Azerbaijan, Baku, Sept. 12 /Trend R.Hafizoglu/
Turkey is in talks with the countries-organizers of the 'Flotilla of Freedom-2'to send a second humanitarian convoy to the Gaza Strip, the Representative of the 'Flotilla of Freedom' and board member of the Foundation for Protection of Human Rights and Freedoms and Humanitarian Aid - IHH , Huseyin Oruc, said.
"Some 22 non-governmental organizations will join the 'Flotilla of Freedom-2'. The humanitarian aid will be sent to Gaza as soon as the Turkish side agrees with the countries-organizers of the 'Flotilla of Freedom'," Oruc told Trend over the telephone.
He also noted that date of sending the second humanitarian goods to Gaza has not been defined.
"The exact date of sending the 'Flotilla of Freedom-2' has not been set yet," he added.
On May 31, 2010, Israeli commandos raided a humanitarian aid flotilla heading for Gaza, killing nine Turkish nationals one of whom was a U.S. citizen. Turkey said after the attack that it expected Israel to make a formal apology, pay a certain compensation to the families of the victims and to end its blockade over Gaza.
Tel Aviv, in turn, insists that Gaza's blockade, aimed at preventing the smuggling of weapons and ammunition, is legal and participants in 'Flotilla of Freedom' deliberately provoke the Israeli authorities for tough actions.
Orus said the Israeli side, which manifests itself as an aggressor in the matter, is a source of the problems associated with the 'Flotilla of Freedom'.
"Delivery of humanitarian goods to Gaza is a legitimate business. But, the Israeli Navy attack on the humanities vessels, which killed nine Turkish citizens as a result, must be judged by the world community as a crime," he stressed.
Regarding Turkish Prime Minister Recep Tayyip Erdogan's statements that the Turkish warships will escort humanitarian convoy to Gaza, Oruc said the Turkish authorities' such a step is a natural and legitimate action to protect persons on board.
"Accompaniment of the 'Flotilla of Freedom' by the Turkish Navy ships will prevent the possibility of an attack by the Israeli special forces convoy. We fully support the authorities' this decision," he noted.
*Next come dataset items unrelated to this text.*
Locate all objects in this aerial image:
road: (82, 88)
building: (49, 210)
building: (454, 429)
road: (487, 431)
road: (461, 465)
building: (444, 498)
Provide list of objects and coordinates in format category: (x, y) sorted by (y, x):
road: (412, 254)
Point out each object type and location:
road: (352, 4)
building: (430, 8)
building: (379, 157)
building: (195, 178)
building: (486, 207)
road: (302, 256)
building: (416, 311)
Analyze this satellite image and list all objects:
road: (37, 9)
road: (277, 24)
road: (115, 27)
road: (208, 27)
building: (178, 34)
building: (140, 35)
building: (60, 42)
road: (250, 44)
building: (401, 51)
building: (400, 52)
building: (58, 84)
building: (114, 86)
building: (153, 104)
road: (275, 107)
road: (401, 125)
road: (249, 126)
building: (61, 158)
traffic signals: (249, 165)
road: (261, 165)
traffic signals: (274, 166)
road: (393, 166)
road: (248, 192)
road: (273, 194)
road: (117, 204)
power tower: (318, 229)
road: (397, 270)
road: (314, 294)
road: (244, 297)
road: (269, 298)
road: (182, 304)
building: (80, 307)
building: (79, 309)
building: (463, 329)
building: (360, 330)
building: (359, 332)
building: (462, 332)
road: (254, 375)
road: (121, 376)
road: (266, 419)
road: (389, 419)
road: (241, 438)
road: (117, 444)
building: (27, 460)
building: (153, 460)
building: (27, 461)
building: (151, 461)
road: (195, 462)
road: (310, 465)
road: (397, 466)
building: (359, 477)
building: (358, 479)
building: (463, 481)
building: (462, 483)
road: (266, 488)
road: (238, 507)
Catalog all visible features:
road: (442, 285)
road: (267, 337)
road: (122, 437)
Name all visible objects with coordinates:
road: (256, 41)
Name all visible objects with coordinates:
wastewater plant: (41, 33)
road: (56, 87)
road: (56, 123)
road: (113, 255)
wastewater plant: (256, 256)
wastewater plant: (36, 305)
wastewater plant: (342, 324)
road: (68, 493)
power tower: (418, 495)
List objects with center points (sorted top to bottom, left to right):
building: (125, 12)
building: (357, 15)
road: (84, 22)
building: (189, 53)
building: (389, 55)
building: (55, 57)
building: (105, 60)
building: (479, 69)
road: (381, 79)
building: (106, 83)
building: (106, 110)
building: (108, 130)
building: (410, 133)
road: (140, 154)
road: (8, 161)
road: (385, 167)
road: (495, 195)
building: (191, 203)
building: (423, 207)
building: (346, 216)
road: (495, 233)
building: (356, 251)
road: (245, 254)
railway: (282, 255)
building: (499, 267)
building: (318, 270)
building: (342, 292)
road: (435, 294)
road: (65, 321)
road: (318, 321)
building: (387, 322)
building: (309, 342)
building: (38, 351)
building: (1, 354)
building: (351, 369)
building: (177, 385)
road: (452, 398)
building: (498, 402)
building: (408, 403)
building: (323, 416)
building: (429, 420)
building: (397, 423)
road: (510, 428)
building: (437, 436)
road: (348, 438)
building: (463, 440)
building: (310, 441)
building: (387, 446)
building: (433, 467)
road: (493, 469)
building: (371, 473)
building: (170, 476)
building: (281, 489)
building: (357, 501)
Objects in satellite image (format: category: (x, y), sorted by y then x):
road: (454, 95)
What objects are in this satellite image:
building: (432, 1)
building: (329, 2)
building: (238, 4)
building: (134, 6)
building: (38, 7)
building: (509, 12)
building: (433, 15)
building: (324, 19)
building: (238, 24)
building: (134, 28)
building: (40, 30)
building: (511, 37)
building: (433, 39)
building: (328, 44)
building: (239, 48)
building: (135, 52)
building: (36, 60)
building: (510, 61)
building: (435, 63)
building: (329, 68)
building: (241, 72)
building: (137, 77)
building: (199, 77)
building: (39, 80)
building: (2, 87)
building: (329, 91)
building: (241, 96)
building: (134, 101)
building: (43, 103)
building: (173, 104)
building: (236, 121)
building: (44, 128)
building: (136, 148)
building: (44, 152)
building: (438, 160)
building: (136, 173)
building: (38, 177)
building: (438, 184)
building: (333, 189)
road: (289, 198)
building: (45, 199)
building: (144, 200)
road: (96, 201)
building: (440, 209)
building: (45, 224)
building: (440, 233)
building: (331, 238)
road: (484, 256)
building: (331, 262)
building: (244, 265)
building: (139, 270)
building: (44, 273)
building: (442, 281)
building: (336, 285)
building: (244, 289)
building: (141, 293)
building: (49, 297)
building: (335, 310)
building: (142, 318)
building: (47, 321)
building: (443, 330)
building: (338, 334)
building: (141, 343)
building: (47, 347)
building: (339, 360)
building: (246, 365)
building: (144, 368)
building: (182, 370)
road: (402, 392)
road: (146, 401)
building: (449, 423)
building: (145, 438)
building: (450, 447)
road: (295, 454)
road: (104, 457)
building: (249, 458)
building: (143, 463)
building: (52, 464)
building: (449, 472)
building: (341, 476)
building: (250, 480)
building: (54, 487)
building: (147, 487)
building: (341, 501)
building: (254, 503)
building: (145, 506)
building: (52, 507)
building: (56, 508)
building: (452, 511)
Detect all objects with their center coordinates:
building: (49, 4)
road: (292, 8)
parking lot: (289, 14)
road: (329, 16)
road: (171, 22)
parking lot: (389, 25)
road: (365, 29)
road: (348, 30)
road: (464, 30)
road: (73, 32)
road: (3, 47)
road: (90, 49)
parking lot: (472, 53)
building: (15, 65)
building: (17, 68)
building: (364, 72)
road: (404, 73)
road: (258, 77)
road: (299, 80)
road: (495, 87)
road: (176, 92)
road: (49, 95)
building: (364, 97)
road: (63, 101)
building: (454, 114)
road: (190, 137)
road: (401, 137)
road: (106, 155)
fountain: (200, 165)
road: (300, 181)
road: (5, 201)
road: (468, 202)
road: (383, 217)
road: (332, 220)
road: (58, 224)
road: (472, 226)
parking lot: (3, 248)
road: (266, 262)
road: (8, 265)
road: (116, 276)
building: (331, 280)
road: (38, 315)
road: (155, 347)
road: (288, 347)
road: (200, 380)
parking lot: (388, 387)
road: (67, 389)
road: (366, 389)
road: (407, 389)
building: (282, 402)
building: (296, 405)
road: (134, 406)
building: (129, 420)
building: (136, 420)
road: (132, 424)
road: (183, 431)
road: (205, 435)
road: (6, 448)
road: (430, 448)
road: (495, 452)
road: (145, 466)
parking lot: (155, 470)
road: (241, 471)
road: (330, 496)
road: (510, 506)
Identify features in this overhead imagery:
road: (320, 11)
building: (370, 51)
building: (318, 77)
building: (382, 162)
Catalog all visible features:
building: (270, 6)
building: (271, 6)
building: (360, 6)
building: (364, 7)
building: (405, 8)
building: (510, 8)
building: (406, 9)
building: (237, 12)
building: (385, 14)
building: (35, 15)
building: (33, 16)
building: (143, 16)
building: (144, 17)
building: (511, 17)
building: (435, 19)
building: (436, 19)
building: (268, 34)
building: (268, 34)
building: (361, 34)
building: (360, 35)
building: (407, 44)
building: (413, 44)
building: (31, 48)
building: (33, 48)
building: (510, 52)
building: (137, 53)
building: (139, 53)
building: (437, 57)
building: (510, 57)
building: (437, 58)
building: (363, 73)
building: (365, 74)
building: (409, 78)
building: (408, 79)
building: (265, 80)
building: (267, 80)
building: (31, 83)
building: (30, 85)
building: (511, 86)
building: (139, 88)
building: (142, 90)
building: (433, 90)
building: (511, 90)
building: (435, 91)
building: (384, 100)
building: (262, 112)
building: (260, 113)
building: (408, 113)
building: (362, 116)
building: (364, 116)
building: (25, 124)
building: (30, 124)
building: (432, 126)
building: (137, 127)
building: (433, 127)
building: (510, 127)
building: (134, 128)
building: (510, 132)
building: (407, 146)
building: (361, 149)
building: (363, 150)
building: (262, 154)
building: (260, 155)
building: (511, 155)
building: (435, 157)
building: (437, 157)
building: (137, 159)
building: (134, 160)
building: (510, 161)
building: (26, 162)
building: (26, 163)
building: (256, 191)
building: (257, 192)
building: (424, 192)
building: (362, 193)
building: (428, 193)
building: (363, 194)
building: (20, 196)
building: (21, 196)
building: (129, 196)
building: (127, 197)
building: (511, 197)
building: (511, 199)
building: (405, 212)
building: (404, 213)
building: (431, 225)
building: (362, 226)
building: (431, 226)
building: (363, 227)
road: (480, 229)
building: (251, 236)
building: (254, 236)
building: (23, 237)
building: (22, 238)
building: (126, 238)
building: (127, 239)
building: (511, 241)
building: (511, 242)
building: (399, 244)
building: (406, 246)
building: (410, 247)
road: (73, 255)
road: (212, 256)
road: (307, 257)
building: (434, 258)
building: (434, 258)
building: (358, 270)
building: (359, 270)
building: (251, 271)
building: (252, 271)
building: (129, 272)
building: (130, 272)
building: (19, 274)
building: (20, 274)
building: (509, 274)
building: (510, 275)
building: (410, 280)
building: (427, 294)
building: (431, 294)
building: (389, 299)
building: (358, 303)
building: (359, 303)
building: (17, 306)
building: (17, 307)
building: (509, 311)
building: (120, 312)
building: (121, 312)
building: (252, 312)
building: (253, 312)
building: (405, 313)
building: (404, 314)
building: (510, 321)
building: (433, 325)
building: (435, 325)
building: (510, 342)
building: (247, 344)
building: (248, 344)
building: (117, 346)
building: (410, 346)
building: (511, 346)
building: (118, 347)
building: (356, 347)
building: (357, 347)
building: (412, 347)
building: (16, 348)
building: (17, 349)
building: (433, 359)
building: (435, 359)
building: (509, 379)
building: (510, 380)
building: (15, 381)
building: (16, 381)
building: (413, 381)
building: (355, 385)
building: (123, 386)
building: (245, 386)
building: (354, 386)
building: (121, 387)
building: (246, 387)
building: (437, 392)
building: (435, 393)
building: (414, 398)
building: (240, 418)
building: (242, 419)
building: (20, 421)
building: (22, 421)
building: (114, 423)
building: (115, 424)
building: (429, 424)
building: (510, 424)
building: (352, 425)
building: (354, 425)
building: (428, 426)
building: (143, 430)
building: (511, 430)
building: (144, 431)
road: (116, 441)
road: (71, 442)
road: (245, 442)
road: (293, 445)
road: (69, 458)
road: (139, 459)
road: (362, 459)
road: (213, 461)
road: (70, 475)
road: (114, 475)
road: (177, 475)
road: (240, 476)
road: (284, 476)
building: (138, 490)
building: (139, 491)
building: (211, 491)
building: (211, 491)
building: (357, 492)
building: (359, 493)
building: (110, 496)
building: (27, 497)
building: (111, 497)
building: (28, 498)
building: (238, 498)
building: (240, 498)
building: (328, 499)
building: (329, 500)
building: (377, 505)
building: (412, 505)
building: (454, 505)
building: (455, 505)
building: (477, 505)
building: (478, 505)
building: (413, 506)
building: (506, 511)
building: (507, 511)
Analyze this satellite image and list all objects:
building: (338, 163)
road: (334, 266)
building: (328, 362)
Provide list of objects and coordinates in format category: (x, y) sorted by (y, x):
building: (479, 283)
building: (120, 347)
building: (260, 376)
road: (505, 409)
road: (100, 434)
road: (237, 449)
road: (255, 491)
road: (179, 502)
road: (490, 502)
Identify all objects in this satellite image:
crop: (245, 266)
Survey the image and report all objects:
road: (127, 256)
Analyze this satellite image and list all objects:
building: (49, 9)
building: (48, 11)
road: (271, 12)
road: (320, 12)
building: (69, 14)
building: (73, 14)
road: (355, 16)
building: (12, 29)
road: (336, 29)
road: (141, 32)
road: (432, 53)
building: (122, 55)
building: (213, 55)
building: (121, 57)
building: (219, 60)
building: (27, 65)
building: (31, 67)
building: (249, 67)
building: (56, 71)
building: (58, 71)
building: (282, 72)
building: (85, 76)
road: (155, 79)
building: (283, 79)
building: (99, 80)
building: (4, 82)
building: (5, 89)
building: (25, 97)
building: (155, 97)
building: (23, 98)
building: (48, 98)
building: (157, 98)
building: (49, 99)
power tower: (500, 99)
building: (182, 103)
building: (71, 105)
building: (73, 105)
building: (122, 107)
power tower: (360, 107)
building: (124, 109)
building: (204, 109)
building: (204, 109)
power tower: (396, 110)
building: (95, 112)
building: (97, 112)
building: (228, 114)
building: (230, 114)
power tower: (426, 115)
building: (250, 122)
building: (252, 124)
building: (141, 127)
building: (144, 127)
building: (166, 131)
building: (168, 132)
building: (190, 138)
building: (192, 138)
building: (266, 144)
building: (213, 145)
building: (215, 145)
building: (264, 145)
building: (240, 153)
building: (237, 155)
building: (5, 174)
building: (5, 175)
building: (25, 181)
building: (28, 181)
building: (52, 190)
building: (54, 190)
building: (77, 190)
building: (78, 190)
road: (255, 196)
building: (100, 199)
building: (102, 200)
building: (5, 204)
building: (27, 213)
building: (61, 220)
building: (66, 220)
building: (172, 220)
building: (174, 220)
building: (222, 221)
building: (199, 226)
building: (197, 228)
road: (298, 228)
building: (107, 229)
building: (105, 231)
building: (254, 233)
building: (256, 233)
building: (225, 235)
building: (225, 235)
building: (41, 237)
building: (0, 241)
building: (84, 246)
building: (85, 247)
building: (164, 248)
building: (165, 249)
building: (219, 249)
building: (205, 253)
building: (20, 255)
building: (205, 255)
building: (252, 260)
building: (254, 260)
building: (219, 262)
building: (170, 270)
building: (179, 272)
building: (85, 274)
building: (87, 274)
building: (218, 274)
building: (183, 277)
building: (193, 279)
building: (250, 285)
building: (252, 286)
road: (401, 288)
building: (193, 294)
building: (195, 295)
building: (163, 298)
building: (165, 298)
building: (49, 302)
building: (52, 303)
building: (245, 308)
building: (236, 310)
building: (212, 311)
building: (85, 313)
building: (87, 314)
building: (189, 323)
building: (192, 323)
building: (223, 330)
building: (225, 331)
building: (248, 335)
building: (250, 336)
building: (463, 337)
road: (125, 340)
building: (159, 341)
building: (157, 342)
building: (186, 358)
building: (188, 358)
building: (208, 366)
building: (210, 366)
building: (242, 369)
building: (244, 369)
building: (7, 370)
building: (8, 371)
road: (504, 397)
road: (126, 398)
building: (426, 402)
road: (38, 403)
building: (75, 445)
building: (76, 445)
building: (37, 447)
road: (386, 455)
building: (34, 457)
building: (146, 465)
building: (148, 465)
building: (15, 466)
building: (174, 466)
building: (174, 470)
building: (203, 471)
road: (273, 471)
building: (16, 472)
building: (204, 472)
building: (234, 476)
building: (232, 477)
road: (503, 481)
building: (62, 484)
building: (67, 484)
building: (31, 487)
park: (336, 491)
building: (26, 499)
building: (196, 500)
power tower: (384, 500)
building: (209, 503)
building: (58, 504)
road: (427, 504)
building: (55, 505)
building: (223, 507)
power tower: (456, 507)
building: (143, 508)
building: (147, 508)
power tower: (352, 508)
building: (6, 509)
The UN reported that last year's Israeli raid on a Gaza-bound flotilla was "excessive and unreasonable". The UN report said Israel's naval blockade of Gaza was legally imposed "as a legitimate security measure" to prevent weapons smuggling, but added that the killing of eight Turkish activists and a Turkish-American was "unacceptable", The New York Times reported.